Artificial general intelligence in business could fundamentally change those chatbot limitations and expand their capabilities. Imbued with common sense, an understanding of context and the ability to have long back-and-forth interactions, AGI-enabled chatbots would be able to have any conversation that a human can have. This replication of human conversation has long been the goal for these systems, and AGI would move the field to it.

This enables a wide range of powerful capabilities for enterprises, including fully autonomous customer support, telemedicine and remote education systems. These can provide instant assistance to their users and applications in a wide range of industries where humans are not available to aid.

Continuous predictive analytics

Just as AGI systems will be able to automatically and autonomously handle a wide range of process needs, so too will they be able to become trusted assistants helping with a wide range of analytics tasks. Rather than having to deal with clunky reporting systems or narrow predictive analytics tools that can only handle a small set of decision support needs, an AGI-enabled predictive analytics tool will have significant forecasting and predictive power in an organization.

Big data-enabled AGI predictive analytics systems will be able to spot trends at an early stage and provide deep and specific decision recommendations that will meet the ever-evolving challenges of organizations. These systems will be able to go beyond the basic questions asked of them and, in many ways, will be more effective, suggesting changes and insights for the business.

AGI-enabled predictive analytics tools can help companies handle changes to their customers or market and avoid being blindsided. These scenarios are possible when you combine humanlike intelligence with the power of computing and big data. Today's AI has already shown how effective its combination with analytics can be. AGI can take this relationship even further.

A blended augmented intelligence workforce

The AI-enabled enterprise of the future will no doubt incorporate various AI systems as part of its core operations. The augmented enterprise will make use of fully autonomous, AGI-enabled process automation tools. General intelligence enables software to automatically route data between systems and can solve the issues that hold back current systems.

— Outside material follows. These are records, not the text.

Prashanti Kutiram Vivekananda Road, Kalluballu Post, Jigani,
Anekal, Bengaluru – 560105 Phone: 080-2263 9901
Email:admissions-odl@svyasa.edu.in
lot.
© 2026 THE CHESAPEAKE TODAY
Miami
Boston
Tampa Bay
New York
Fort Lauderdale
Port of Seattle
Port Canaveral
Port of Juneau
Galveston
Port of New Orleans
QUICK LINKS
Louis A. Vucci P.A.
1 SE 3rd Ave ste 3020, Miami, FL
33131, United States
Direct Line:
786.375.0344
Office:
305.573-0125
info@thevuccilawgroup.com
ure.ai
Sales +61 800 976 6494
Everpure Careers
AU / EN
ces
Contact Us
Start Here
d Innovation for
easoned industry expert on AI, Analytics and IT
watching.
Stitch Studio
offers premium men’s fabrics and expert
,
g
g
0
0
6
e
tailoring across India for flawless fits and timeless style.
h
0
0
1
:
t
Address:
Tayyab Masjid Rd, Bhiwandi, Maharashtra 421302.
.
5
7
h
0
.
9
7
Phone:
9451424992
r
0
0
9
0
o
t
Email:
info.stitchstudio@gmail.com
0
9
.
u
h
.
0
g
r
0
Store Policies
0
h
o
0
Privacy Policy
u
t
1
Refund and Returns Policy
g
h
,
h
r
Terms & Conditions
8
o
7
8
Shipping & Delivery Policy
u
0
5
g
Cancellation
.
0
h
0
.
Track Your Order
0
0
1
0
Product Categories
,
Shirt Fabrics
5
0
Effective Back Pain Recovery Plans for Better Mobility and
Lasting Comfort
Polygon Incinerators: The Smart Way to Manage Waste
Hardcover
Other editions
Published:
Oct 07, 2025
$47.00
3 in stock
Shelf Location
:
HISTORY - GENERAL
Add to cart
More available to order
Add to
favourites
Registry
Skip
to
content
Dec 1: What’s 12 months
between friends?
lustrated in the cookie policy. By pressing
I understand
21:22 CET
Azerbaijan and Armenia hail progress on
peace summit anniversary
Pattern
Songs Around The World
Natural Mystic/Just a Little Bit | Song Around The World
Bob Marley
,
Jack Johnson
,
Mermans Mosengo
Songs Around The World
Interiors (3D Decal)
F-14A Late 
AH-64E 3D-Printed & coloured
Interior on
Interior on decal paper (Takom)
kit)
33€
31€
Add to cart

Currently, the best process automation still suffers from hardcoded processes, difficulties handling process exceptions and tasks that halt when presented with complicated cognitive tasks, such as document processing, recognition or decision-making. Artificial general intelligence in business will enable truly autonomous process automation that will eliminate issues with moving data between systems, handling hyper-specific tasks and dealing with the inevitable exceptions that occur.

We currently have augmented intelligence systems that provide help and support to their human counterparts, making them even better at their existing jobs. We're already seeing these augmented intelligence systems in a wide range of industries, such as healthcare, finance, retail and manufacturing, with AI systems adding value to daily human activities. Over the past few decades, we have seen technology move humans away from less productive areas of work to areas of higher-level value and strategy. No doubt, the introduction of AGI systems will do the same. Rather than a humanless and fully autonomous enterprise, the AGI-enabled enterprise will have a blend of AI systems side by side with their human counterparts.

In another form, these augmented intelligence systems will perform fully autonomous tasks that offload capabilities humans would otherwise do. We're already seeing these autonomous helpers operate in warehouses and logistics handling routing and delivery tasks. In the not-too-distant future, your next food and purchase deliveries might come from a fully autonomous bot.

While there are some who fear what could be possible when AI systems become "superintelligent," there are others that see the benefits AGI systems will provide enterprises that utilize their strengths. Understanding what's possible and how organizations can truly benefit from AGI will help continue to push investment, research and interest in this area.